Though we may deem some knowledge as random, no knowledge is truly random when you pull back far enough. Everything is interconnected in some way and many times they are connected in very unexpected ways.
In How We Got to Now by Steven Johnson you get a fascinating image of our world. The butterfly effect is a popular notion used to describe how one seemingly arbitrary event can have a significant impact across the planet. Johnson, however, uses a more accurate and more powerful notion: the hummingbird effect. As he puts it, we can understand a world with flowers but no hummingbirds, but we cannot comprehend a world with hummingbirds but no flowers. The anatomy of a hummingbird exists because the flower exists, the flower does not depend on the hummingbird.
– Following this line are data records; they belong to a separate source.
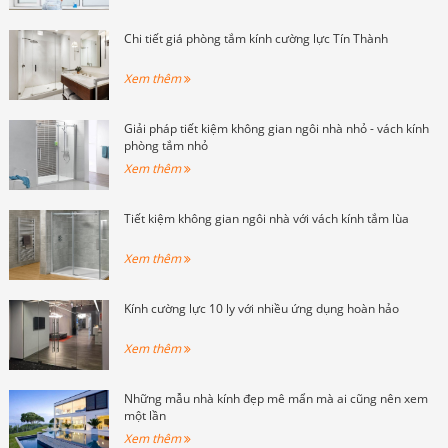
được đưa vào nhằm khai thác những
lợi ích tối đa của các vật liệu.
Chi tiết giá phòng tắm kính cường lực Tín Thành
Xem thêm
Giải pháp tiết kiệm không gian ngôi nhà nhỏ - vách kính
phòng tắm nhỏ
Xem thêm
Tiết kiệm không gian ngôi nhà với vách kính tắm lùa
Xem thêm
Kính cường lực 10 ly với nhiều ứng dụng hoàn hảo
Xem thêm
Những mẫu nhà kính đẹp mê mẩn mà ai cũng nên xem
một lần
Xem thêm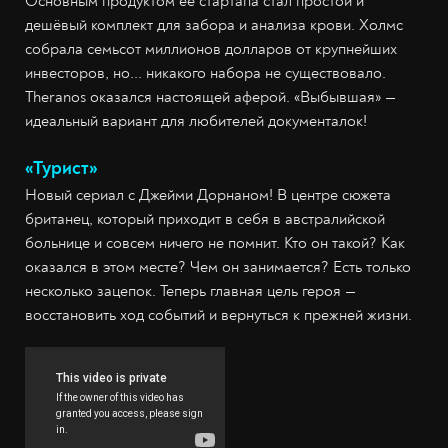
Основным продуктом её стартапа стал простой и
дешёвый комплект для забора и анализа крови. Холмс
собрала семьсот миллионов долларов от крупнейших
инвесторов, но... никакого набора не существовало.
Theranos оказался настоящей аферой. «Выбывшая» —
идеальный вариант для любителей документалок!
«Турист»
Новый сериал с Джейми Дорнаном! В центре сюжета
британец, который приходит в себя в австралийской
больнице и совсем ничего не помнит. Кто он такой? Как
оказался в этом месте? Чем он занимается? Есть только
несколько зацепок. Теперь главная цель героя —
восстановить ход событий и вернуться к прежней жизни.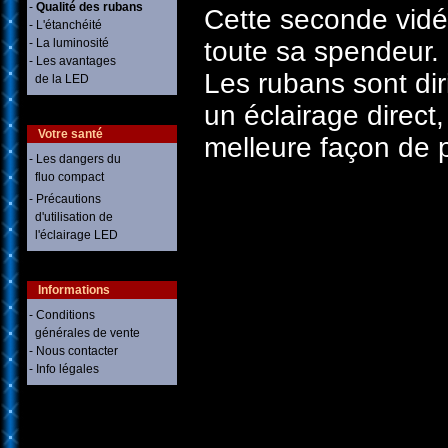
-
Qualité des rubans
Cette seconde vidéo
- L'étanchéité
- La luminosité
toute sa spendeur.
- Les avantages
Les rubans sont dir
de la LED
un éclairage direct,
Votre santé
melleure façon de p
- Les dangers du
fluo compact
- Précautions
d'utilisation de
l'éclairage LED
Informations
- Conditions
générales de vente
- Nous contacter
- Info légales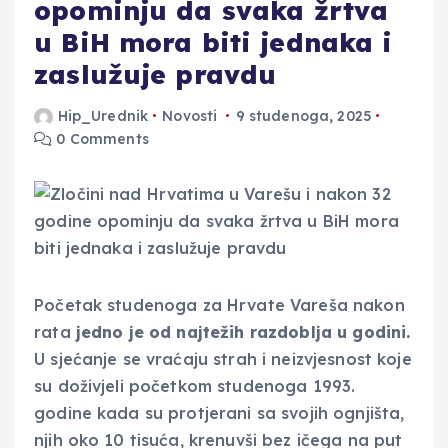
opominju da svaka žrtva
u BiH mora biti jednaka i
zaslužuje pravdu
Hip_Urednik
Novosti
9 studenoga, 2025
0 Comments
Početak studenoga za Hrvate Vareša nakon
rata
jedno je od najtežih razdoblja u godini.
U sjećanje se vraćaju strah i neizvjesnost koje
su doživjeli početkom studenoga 1993.
godine kada su protjerani sa svojih ognjišta,
njih oko 10 tisuća, krenuvši bez ičega na put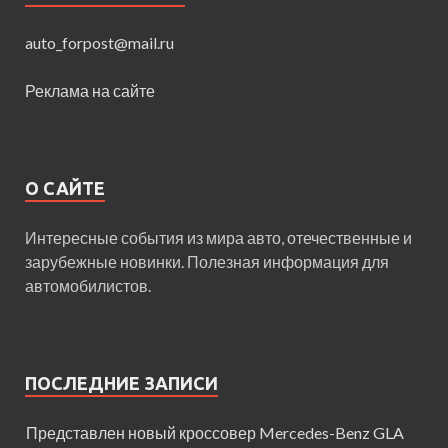
auto_forpost@mail.ru
Реклама на сайте
О САЙТЕ
Интересные события из мира авто, отечественные и
зарубежные новинки. Полезная информация для
автомобилистов.
ПОСЛЕДНИЕ ЗАПИСИ
Представлен новый кроссовер Mercedes-Benz GLA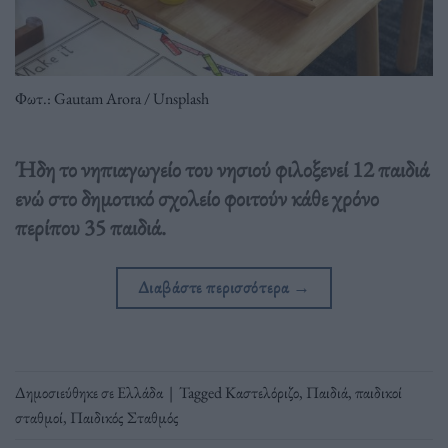
Φωτ.: Gautam Arora / Unsplash
Ήδη το νηπιαγωγείο του νησιού φιλοξενεί 12 παιδιά
ενώ στο δημοτικό σχολείο φοιτούν κάθε χρόνο
περίπου 35 παιδιά.
Διαβάστε περισσότερα
→
Δημοσιεύθηκε σε
Ελλάδα
|
Tagged
Καστελόριζο
,
Παιδιά
,
παιδικοί
σταθμοί
,
Παιδικός Σταθμός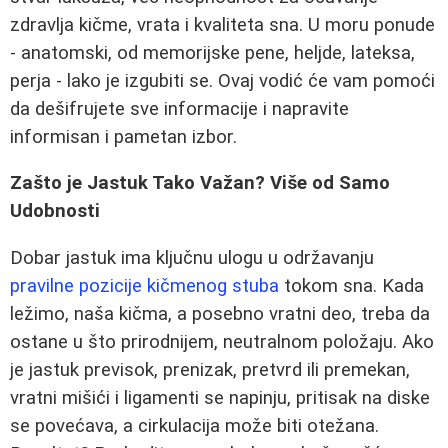
zdravlja kičme, vrata i kvaliteta sna. U moru ponude
- anatomski, od memorijske pene, heljde, lateksa,
perja - lako je izgubiti se. Ovaj vodić će vam pomoći
da dešifrujete sve informacije i napravite
informisan i pametan izbor.
Zašto je Jastuk Tako Važan? Više od Samo
Udobnosti
Dobar jastuk ima ključnu ulogu u održavanju
pravilne pozicije kičmenog stuba
tokom sna. Kada
ležimo, naša kičma, a posebno vratni deo, treba da
ostane u što prirodnijem, neutralnom položaju. Ako
je jastuk previsok, prenizak, pretvrd ili premekan,
vratni mišići i ligamenti se napinju, pritisak na diske
se povećava, a cirkulacija može biti otežana.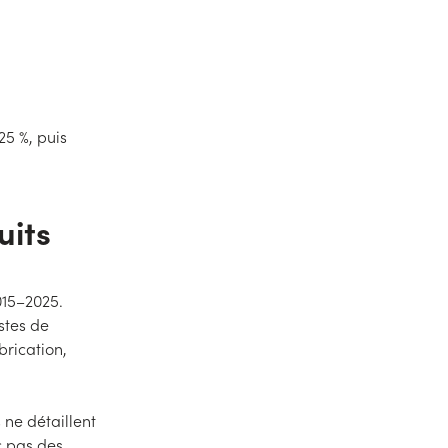
25 %, puis
uits
015–2025.
stes de
brication,
 ne détaillent
c pas des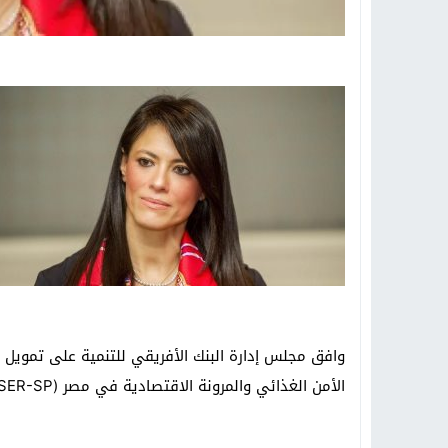
الأمن الغذائي والمرونة الاقتصادية في مصر (FSER-SP).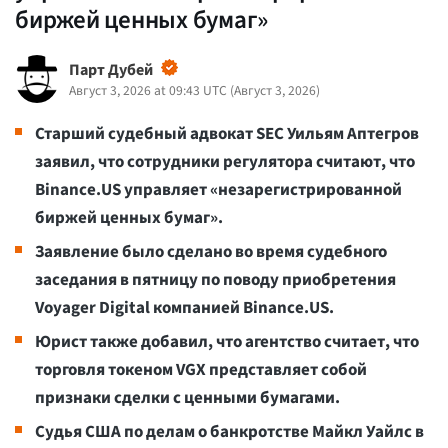
биржей ценных бумаг»
Парт Дубей
Август 3, 2026 at 09:43 UTC
(
Август 3, 2026
)
Старший судебный адвокат SEC Уильям Аптегров
заявил, что сотрудники регулятора считают, что
Binance.US управляет «незарегистрированной
биржей ценных бумаг».
Заявление было сделано во время судебного
заседания в пятницу по поводу приобретения
Voyager Digital компанией Binance.US.
Юрист также добавил, что агентство считает, что
торговля токеном VGX представляет собой
признаки сделки с ценными бумагами.
Судья США по делам о банкротстве Майкл Уайлс в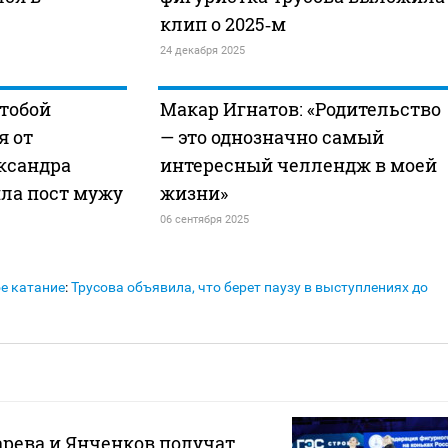
клип о 2025‑м
24 декабря 2025
тобой
Макар Игнатов: «Родительство
я от
— это однозначно самый
ксандра
интересный челлендж в моей
ла пост мужу
жизни»
06 сентября 2025
е катание
:
Трусова объявила, что берет паузу в выступлениях до
рева и Янченков получат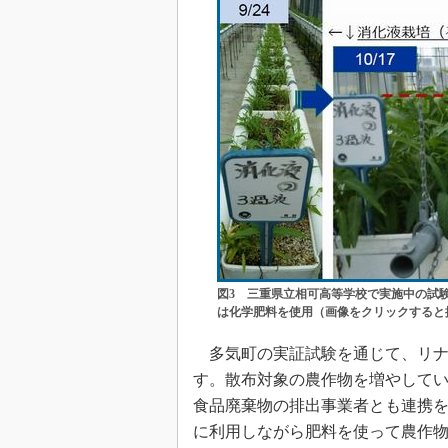
図3 三重県立相可高等学校で実施中の試
は化学肥料を使用（画像をクリックすると
多気町の実証試験を通じて、リナ
す。散布対象の農作物を増やして
食品廃棄物の排出事業者とも連携
に利用しながら肥料を使って農作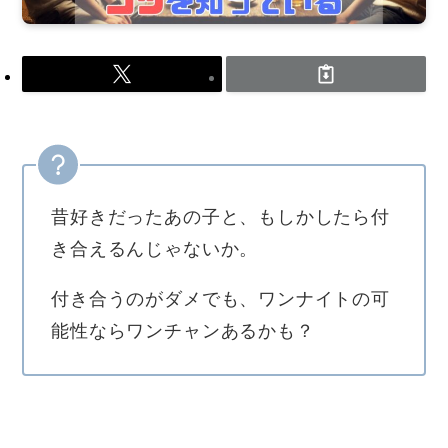
昔好きだったあの子と、もしかしたら付
き合えるんじゃないか。
付き合うのがダメでも、ワンナイトの可
能性ならワンチャンあるかも？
Technology is similar to a hummingbird, most technologies could not exist without something else. Ideas for computers, batteries, and engines have been around for ages but without existing technology the ideas had to stay dormant.
This book is flat out one of the most interesting books I have ever read. It is amazing how simple ideas have given way to technological revolutions. It is amazing to see how much technology has evolved in a matter of two centuries. For millennia light only came in one form: fire. For millennia information only travelled at the speed of a man’s gait. For millennia a man never saw his reflection. Today, that and so much more has changed.
It is so easy to forget how simple innovations have changed the world, and it is easy to forget how much the world has changed.
This is a fascinating journey of discovery as, together with him, we explore ideas and thoughts, re-evaluate preconceptions and learn loads of interesting stuff along the way.
Well-written, immediately engaging and very enjoyable, this book gets us to reconsider the development of history through everyday things and look at life from a different perspective.
I am all the better informed from having read it - great stuff.